I am trying to create a new column (TRUE/FALSE) based on the values of three other columns (also TRUE/FALSE). This is a small sample.
DF
ID 1 2 3
1 TRUE NA NA
2 FALSE TRUE NA
3 TRUE TRUE NA
4 TRUE FALSE NA
5 TRUE FALSE TRUE
6 FALSE FALSE TRUE
7 TRUE FALSE FALSE
8 FALSE NA NA
9 NA NA NA
Not all three columns have the same amount of rows. (therefor a lot of NA values). The data were files that were checked and in column 2 some of them were re-checked and in column 3 an even smaller portion was again re-checked.

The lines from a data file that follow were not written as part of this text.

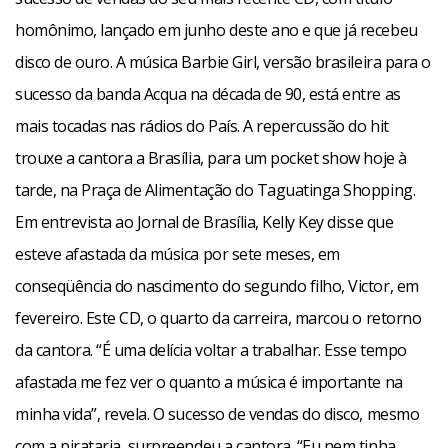
Urbana, de Bruno e Marrone, lembro de quando conheci
homônimo, lançado em junho deste ano e que já recebeu
meu marido. Todo muito tem uma música associada a
disco de ouro. A música Barbie Girl, versão brasileira para o
algum momento da sua vida”, acredita a cantora, que é
sucesso da banda Acqua na década de 90, está entre as
casada com o angolano Mico, com quem tem o filho Victor,
mais tocadas nas rádios do País. A repercussão do hit
de oito meses. Kelly tem ainda Suzana, 4 anos, fruto do
trouxe a cantora a Brasília, para um pocket show hoje à
relacionamento com o cantor Latino. A primeira música a
tarde, na Praça de Alimentação do Taguatinga Shopping.
tocar nas rádios foi Escuta Aqui Rapaz. Agora, Barbie Girl já
Em entrevista ao Jornal de Brasília, Kelly Key disse que
é sucesso e a cantora aposta ainda em Papinho. “Com
esteve afastada da música por sete meses, em
essas letras sobre relacionamentos, atinjo também os
conseqüência do nascimento do segundo filho, Victor, em
idosos. No meu fã-clube tem fãs de todas as idades”, revela.
fevereiro. Este CD, o quarto da carreira, marcou o retorno
da cantora. “É uma delícia voltar a trabalhar. Esse tempo
afastada me fez ver o quanto a música é importante na
minha vida”, revela. O sucesso de vendas do disco, mesmo
com a pirataria, surpreendeu a cantora. “Eu nem tinha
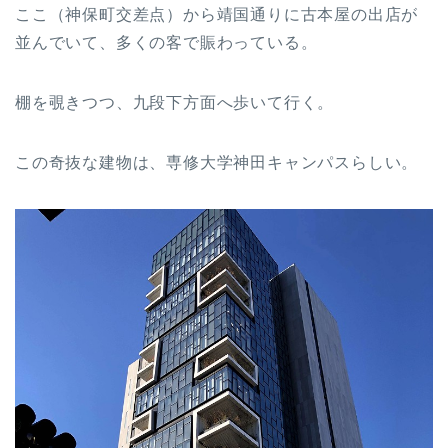
ここ（神保町交差点）から靖国通りに古本屋の出店が
並んでいて、多くの客で賑わっている。
棚を覗きつつ、九段下方面へ歩いて行く。
この奇抜な建物は、専修大学神田キャンパスらしい。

So Column 2 overrides column 1, and column 3 overrides column 1 and 2.
I would like the following output
ID 1 2 3 4
1 TRUE NA NA TRUE
2 FALSE TRUE NA TRUE
3 TRUE TRUE NA TRUE
4 TRUE FALSE NA FALSE
5 TRUE FALSE TRUE TRUE
6 FALSE FALSE TRUE TRUE
7 TRUE FALSE FALSE FALSE
8 FALSE NA NA FALSE
9 NA NA NA FALSE
Classes are character so ive tried it with the function ifelse and grepl
DF$4 = ifelse(
grepl("TRUE", DF$1) |
grepl("TRUE", DF$2 |
grepl("TRUE", DF$3), "TRUE","FALSE" ))
But this only allows me to give certain conditions for the option TRUE. I dont know how to implement if column 2 shows FALSE en column 1 shows TRUE to get the output FALSE.
I've tried to search stackoverflow for a similar question/answer, (there probably is) but i couldnt find it therefor i would like to ask it here. Thank you in advance.
CodePudding user response:
You can take the last non-NA values for each rows:
df$v4 <- apply(df[, -1], 1, FUN = \(x) ifelse(all(is.na(x)), FALSE, unlist(tail(x[!is.na(x)], 1))))
#> df$v4
#[1] TRUE TRUE TRUE FALSE TRUE TRUE FALSE FALSE FALSE
Note: \
can replace function
in lambda-like functions since R 4.1.